===== Text provided

Today, the EU-U.S. Privacy Shield deal has seen the light at the end of the tunnel, as Justice Commissioner Věra Jourová and U.S. Secretary of Commerce Penny Pritzker gave it the final stamp.
The Privacy Shield replaces the Safe Harbor agreement, which was in place for 15 years before the European Court of Justice (‘ECJ’), in its Schrems judgement, nullified the agreement that, according to the European Commission (‘Commission’), gave privileged status to U.S. companies, allowing them to “self-certify” they complied with privacy standards agreed between the Commission and the U.S. Department of Commerce. As a result of this judgment, a new framework was needed.
On February 2, 2016, after two years of intense discussions, the EU and the U.S. reached a new political agreement on commercially driven transatlantic transfers of personal data: the Privacy Shield.
In order to implement the Privacy Shield, a so-called ‘adequacy decision’ was required from the Commission, thus acknowledging that a third country (in this case: the United States) is compliant with EU standards of data protection through its domestic law and international commitments.
Such an adequacy decision needed to be taken based on the Commission’s draft decision texts, which it presented on February 29, 2016. The adequacy decision was reached through the comitology procedure, which involved the following three consecutive steps:
First, the Article 29 Working Party, established under Article 29 of the Data Protection Directive, and which is an advisory body that acts independently and is composed of national data privacy authorities, was required to give its insight into the proposed agreement. The Working Party recognized the important improvements in the new Privacy Shield, but was still concerned that it did not go far enough to comply with EU privacy law. Nevertheless, it adopted a nonbinding positive opinion on the scheme on April 13, 2016.
Secondly, the Article 31 Committee, established under Article 31 of the Data Protection Directive, and which is composed of representatives of Member States, needed to give its binding support to the agreement, which it indeed did on July 8, 2016. However, despite a high level of reassurance, Austria, Bulgaria, Croatia, and Slovenia abstained in this decision. According to a Politico Pro news article, Austria was known to have reservations: the country is proud of its own data protection regime and previously voted against the EU’s General Data Protection Regulation because it deemed the law too weak. Slovenia and Croatia sided with Austria, while Bulgaria apparently did not have voting instructions from its capital. No one voted against.
Finally, the decision was formally adopted by the joint College of Commissioners through a written procedure (meaning it was distributed to all 28 cabinets of the Commissioners, who had a certain time frame to comment) on July 11, 2016, thus declaring the “adequacy” of the U.S. data privacy framework.

==========

**Tasks to complete:**
1) Reproduce the part of the Privacy Shield article that opens with the words containing "On February 2, 2016, after" and closes with "and international commitments.".
2) Answer these questions from the Privacy Shield article:
(a) For how many years was the Safe Harbor agreement in place?
(b) On what date did the Article 29 Working Party adopt its opinion on the scheme?
(c) Which four countries abstained when the Article 31 Committee gave its support?
3) Extend the Privacy Shield article past its last sentence.

===== Data supplied

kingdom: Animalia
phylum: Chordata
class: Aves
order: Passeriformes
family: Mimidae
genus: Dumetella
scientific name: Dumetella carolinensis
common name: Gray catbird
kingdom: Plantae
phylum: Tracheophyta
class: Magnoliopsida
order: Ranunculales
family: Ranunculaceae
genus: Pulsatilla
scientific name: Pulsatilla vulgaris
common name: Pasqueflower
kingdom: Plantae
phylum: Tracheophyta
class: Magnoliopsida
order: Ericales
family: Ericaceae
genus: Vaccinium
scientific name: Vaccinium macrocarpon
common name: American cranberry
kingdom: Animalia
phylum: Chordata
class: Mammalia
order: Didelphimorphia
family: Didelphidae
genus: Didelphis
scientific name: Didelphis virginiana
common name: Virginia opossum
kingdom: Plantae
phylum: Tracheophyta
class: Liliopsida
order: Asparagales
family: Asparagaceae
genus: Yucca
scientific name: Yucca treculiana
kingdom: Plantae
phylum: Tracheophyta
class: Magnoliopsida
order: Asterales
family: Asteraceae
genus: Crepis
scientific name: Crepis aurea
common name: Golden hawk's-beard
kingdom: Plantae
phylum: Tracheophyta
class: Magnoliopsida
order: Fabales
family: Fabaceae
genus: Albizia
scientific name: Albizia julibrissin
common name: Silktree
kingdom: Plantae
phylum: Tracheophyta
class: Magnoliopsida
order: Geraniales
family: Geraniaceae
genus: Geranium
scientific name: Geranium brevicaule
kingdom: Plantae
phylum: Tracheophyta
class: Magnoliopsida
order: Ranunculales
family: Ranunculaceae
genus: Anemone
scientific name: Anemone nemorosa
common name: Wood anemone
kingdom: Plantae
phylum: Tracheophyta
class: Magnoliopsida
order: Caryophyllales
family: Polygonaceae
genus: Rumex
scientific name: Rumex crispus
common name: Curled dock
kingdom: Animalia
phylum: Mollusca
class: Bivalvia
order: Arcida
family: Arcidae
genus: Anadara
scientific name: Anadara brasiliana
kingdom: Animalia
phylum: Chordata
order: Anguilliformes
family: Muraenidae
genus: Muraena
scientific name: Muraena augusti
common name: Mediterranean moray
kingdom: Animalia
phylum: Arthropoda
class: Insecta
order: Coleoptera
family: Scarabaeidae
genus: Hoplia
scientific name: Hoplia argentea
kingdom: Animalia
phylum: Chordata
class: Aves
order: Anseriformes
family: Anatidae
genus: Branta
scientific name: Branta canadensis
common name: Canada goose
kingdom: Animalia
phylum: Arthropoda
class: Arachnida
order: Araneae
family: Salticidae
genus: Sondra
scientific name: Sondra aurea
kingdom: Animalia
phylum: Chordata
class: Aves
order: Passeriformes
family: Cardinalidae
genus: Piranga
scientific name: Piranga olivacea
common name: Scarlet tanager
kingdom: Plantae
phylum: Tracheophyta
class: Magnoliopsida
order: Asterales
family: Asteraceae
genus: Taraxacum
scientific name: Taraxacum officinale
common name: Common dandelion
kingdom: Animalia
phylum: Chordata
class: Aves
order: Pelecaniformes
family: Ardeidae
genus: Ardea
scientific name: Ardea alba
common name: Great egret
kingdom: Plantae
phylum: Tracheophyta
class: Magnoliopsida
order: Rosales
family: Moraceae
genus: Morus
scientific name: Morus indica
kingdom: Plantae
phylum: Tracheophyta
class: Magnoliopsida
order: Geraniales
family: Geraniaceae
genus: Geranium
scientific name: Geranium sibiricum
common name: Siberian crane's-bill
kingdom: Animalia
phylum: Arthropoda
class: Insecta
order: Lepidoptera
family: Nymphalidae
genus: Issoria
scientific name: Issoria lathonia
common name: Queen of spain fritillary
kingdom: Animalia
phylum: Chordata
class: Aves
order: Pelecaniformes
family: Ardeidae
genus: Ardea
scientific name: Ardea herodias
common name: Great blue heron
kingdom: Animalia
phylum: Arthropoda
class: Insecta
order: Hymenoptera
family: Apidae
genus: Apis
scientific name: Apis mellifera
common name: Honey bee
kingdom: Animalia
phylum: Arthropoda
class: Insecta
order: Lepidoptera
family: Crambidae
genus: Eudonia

==========

**Answer set:**
1)
On February 2, 2016, after two years of intense discussions, the EU and the U.S. reached a new political agreement on commercially driven transatlantic transfers of personal data: the Privacy Shield.
In order to implement the Privacy Shield, a so-called ‘adequacy decision’ was required from the Commission, thus acknowledging that a third country (in this case: the United States) is compliant with EU standards of data protection through its domestic law and international commitments.

2)
(a) 15 years.
(b) April 13, 2016.
(c) Austria, Bulgaria, Croatia, and Slovenia.

3)
And today, July 12, 2016, there was a formal ceremony for the signing of the deal, after which the final deal was presented by European Justice Commissioner Věra Jourová and U.S. Secretary of Commerce Penny Pritzker at a press conference in Brussels. They announced that companies looking to transfer data across the Atlantic will be able to apply for the “privacy shield” mechanism next month, as they will begin to accept certifications on August 1, 2016. They further said that the United States and EU will brief companies on the details of the application process later this week, probably Thursday. The Commission also plans to release a ‘citizens’ guide’ which will discuss “all the available redress options”.
According to the Commission’s press release, the end result is a new agreement that imposes firmer obligations on U.S. companies to protect Europeans' personal data, requiring stronger monitoring by the competent U.S. authorities, including through close cooperation with European Data Protection Authorities. For instance, the U.S. Department of Commerce will have to conduct regular updates and reviews on rules imposing strong obligations on participating companies, giving it the power to remove them from the authorized list and to impose sanctions for noncompliance.
The new arrangement further demands that U.S. public authorities are subject to clear conditions, limitations, and oversight when accessing personal data transferred under the Privacy Shield, to prevent widespread access. Access to public data will thus be subject to defined conditions, and bulk data collection will be as narrow as possible with no automatic right to the collection of such data. In addition, EU citizens will benefit from an ombudsman mechanism and an independent and free arbitration service in case of disputes.
Lastly, there will be a regular review through the annual joint review mechanism which will monitor the functioning of the Privacy Shield, including the commitments and assurance regarding access to data for law enforcement and national security purposes.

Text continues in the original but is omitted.